▶ _TEXT EXTRACT_:
⁂

I WAS SITTING in the international departure lounge at an airport on the East Coast, not long before take-off. Suddenly, I thought I heard my name being called over the public address system. Sure enough, when I got to the information desk I learned there was a note for me at the counter of the airline on which I was due to fly.
My surprise turned to concern when I got there. The jumbled message came from Amsterdam, to where I was returning. My four kids and their mom were safe in our apartment there, I was told. Don’t worry about the plane crash. Huh?
Eventually managing to place a call home to Holland, the picture became a bit clearer. An El Al plane had crashed on taking off from Schiphol Airport, not far from where we lived. It had gone down in our district, taking out part of an apartment block about a mile away. An untold number of people had died.
Although they had heard the doomed plane pass overhead, my kids and their mom were safe. They wanted me to know in case I had been worried. Relieved to hear that my loved ones were okay, I hung up and went looking for more news. However, there was nothing on the airport televisions: this was pre-internet-and-cell-phone days when world headlines turned more slowly.

⁂

▶ _PROMPT_:
Reproduce the plane-crash account word for word, everything from "Although they had" down to "turned more slowly.".

▶ _LISTED RECORDS_:

⁂

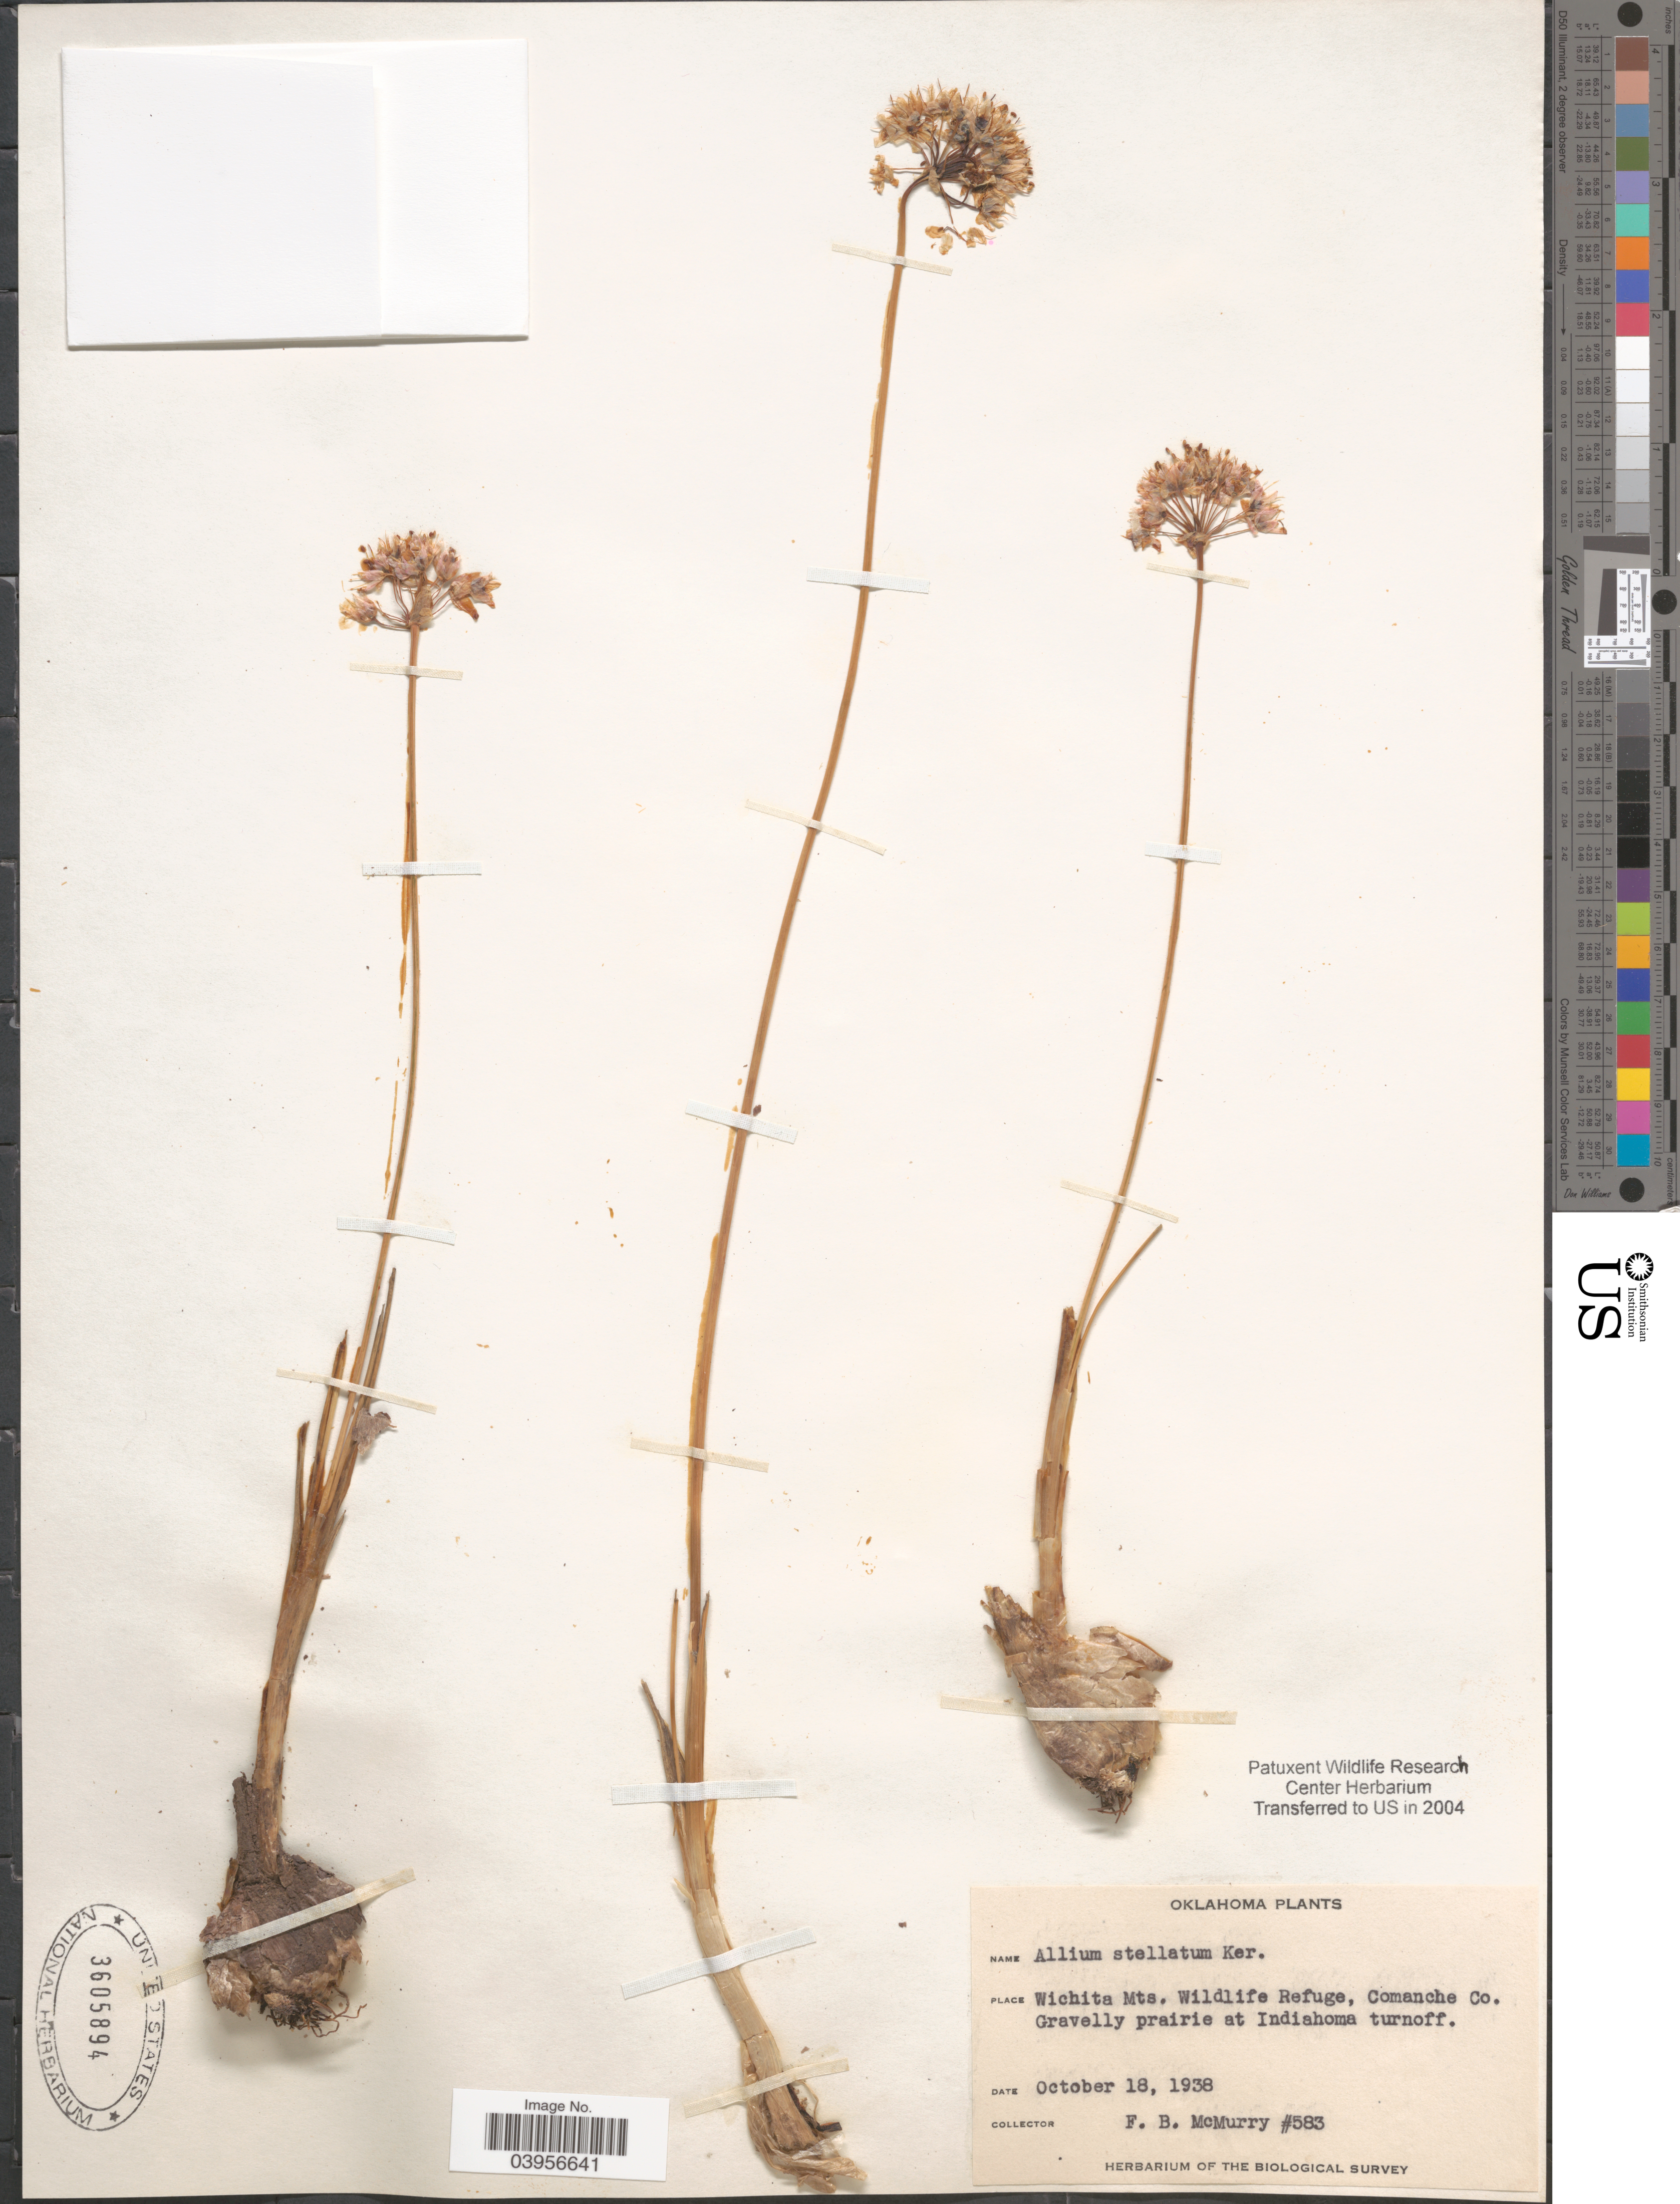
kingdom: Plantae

⁂

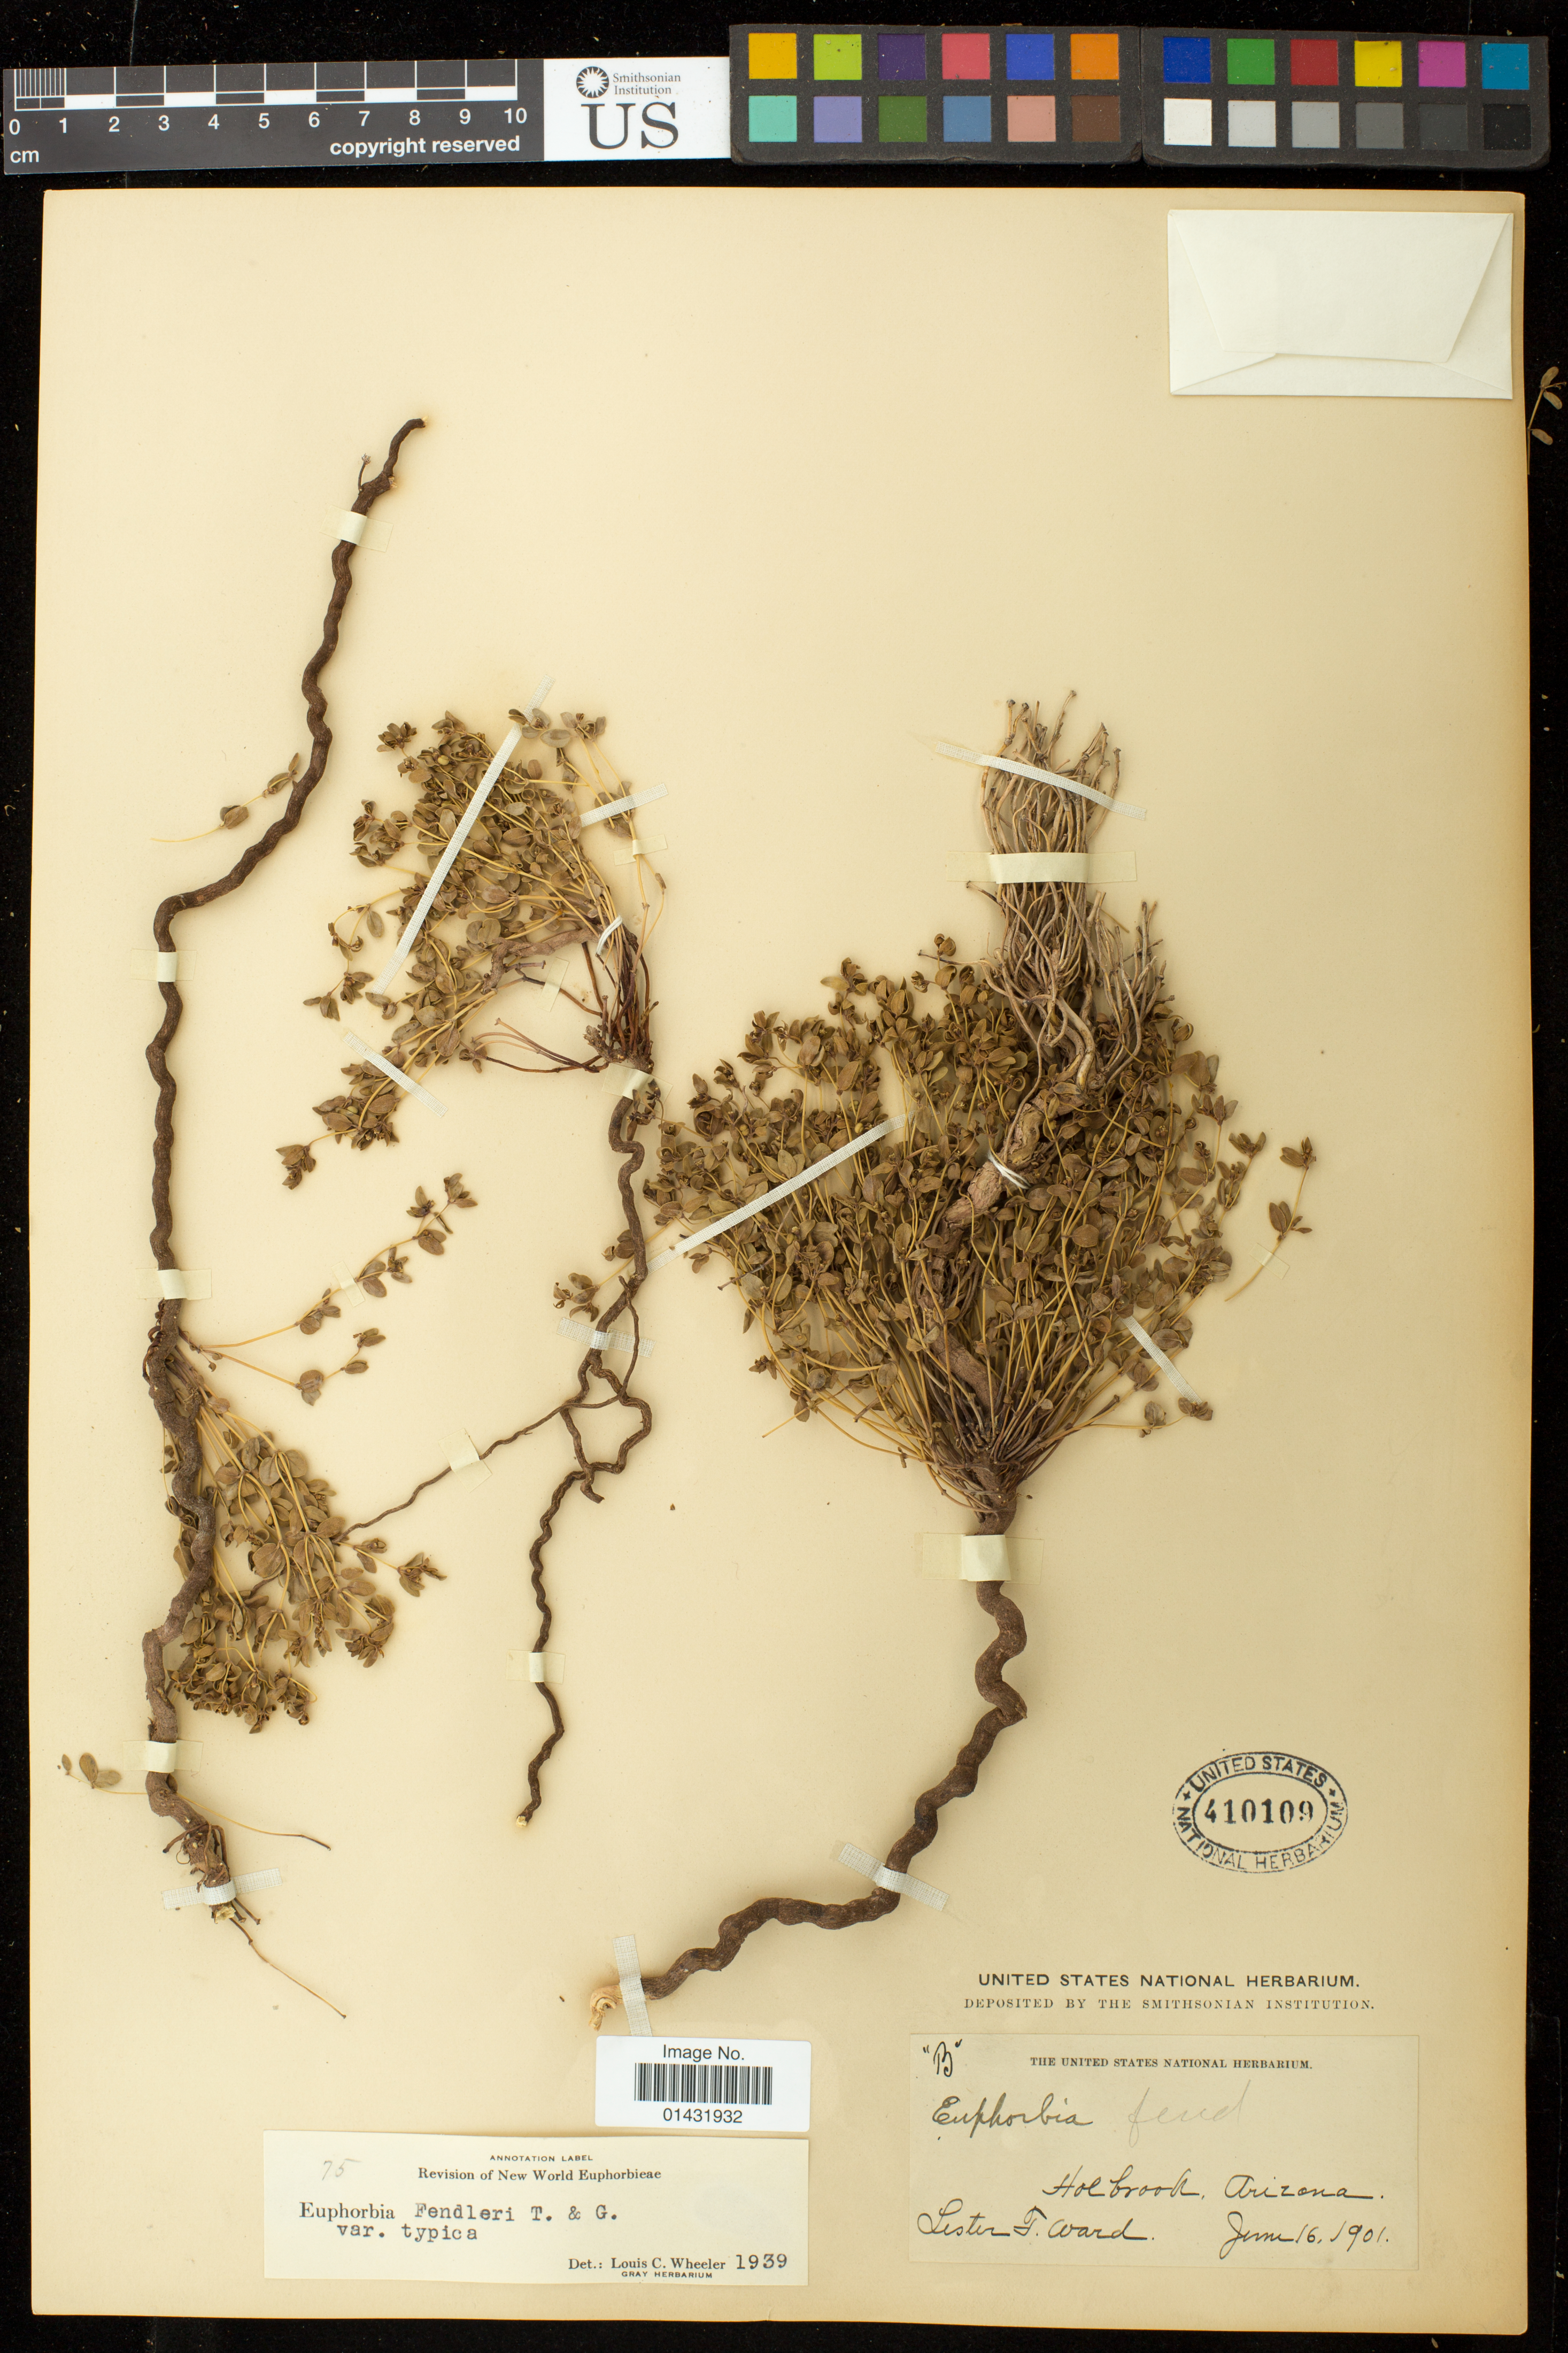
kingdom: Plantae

⁂

▶ _EXERCISE RESULT_:
Although they had heard the doomed plane pass overhead, my kids and their mom were safe. They wanted me to know in case I had been worried. Relieved to hear that my loved ones were okay, I hung up and went looking for more news. However, there was nothing on the airport televisions: this was pre-internet-and-cell-phone days when world headlines turned more slowly.